私権を制限すること

行政ときたら、嫌なことを誰かに言う仕事でもあるというか、そういう人に「うん」と言ってもらうのが仕事って感じでもあるよね。
私権を制限する、ということは主に行政に付託されているようなことだ。法律の徒でありながら法的なとこは適当にして言うけど、誰かの自由な権利を制限する権利を行政は与えられているという感じがあるな。
行政も私権を制限したいわけではない。
もっと言えば客層―――民間の方が日々対峙している方たちと変わらない―――というものが割とクレーマー的なとこはあったりもするわけです。いいとか悪いとかではなく、日本を世界でも稀なサービス完璧主義大国に叩き落としているのがこの世界一厳しい客層たる日本人っていうステレオタイプな言説をここに持ってきますが、そこに晒されているのは我々も同じです。お客様は神様ですという人あれば、公務員にとっても住民は神様になるのです。
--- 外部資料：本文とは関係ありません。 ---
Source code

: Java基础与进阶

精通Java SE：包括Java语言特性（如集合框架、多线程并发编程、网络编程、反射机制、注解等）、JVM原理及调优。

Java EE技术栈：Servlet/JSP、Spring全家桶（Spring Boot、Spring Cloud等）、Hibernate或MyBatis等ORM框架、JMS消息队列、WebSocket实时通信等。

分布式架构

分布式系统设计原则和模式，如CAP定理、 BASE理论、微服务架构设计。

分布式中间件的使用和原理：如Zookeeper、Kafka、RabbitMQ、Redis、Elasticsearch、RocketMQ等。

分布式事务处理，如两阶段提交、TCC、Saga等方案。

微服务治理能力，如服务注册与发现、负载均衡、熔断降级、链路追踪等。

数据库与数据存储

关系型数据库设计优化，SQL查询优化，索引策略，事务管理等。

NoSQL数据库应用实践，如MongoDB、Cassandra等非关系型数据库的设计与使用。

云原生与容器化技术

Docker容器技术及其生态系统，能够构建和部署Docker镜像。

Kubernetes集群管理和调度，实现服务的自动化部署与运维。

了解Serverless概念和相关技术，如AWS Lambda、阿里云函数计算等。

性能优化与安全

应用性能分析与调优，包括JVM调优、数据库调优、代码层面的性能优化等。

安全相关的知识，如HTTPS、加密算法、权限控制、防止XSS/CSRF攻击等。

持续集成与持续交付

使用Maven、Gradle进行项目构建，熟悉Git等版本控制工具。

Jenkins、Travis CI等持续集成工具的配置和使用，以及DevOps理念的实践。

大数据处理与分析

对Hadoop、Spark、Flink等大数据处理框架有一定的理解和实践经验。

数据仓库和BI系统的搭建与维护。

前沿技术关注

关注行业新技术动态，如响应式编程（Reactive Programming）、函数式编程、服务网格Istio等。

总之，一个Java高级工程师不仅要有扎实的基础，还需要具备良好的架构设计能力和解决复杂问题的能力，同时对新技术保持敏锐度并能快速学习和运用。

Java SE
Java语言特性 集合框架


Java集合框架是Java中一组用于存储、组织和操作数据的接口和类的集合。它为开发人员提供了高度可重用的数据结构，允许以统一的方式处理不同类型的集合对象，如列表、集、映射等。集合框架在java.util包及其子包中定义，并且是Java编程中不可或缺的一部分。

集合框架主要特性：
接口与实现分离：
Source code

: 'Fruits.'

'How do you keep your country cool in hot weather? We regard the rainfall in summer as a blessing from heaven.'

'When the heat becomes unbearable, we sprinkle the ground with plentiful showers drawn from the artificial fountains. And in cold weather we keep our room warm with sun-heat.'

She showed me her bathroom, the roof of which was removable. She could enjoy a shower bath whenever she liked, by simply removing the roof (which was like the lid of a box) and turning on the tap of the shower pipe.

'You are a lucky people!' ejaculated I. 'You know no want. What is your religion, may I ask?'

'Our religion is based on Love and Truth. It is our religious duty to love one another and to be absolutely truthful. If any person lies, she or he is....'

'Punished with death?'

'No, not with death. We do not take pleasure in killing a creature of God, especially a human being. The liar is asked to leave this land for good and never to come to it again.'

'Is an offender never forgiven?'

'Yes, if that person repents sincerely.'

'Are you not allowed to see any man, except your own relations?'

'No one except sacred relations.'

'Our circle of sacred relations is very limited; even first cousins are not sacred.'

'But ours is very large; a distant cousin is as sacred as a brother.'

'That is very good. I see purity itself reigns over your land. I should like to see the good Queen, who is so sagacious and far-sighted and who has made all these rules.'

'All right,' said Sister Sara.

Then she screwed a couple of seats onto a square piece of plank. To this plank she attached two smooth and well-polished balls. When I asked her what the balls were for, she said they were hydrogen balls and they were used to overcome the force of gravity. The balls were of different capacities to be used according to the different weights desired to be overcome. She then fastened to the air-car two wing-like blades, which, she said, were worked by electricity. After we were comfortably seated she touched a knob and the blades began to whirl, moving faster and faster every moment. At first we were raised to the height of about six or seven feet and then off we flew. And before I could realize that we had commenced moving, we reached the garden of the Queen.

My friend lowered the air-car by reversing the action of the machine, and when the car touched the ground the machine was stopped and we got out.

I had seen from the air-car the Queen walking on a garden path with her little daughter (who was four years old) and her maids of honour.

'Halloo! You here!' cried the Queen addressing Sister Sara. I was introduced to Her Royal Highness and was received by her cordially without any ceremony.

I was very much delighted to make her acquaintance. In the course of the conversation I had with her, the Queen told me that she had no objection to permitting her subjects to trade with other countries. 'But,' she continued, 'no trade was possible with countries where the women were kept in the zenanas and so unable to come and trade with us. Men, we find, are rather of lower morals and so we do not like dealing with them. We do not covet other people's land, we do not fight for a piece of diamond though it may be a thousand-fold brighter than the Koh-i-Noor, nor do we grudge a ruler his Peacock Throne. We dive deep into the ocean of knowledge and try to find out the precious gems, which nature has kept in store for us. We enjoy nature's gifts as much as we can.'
例えば、自称であっても。
そういう淘汰圧みたいなものが我々行政マンを作っていくわけですが、私権の制限しんどい。
例えば10人にそういう網を投げた時、当たりが一人いたりします。僕らとしても当たりがどこにいるかわからないので、もういる前提で仕事をします。今まで温厚だった人が、君子豹変すと言いますが、元来の意味は君子は頭が切れるので豹変して素晴らしいことをするって意味らしいですが、君子豹変して僕ら行政マンけちょんけちょんのパーということは起こります。そういう中で無駄な準備であるとか、アフターケアとか気を使うところです。
行政の非効率、というものが叫ばれたりする昨今ですが、チキンたる公務員、ガクブルしながら私権の制限に対して色々な準備をしています。前例踏襲というのもそういう点がありますが、あとはやはり法的なリテラシーの醸成というか、法律を読んで大きく強くなろう!というのがチキンさんの心の拠り所でして、法的な作法には異常に敏感になります。そうしてはじめて人に怒られたり嫌われたりする仕事ができるというものです。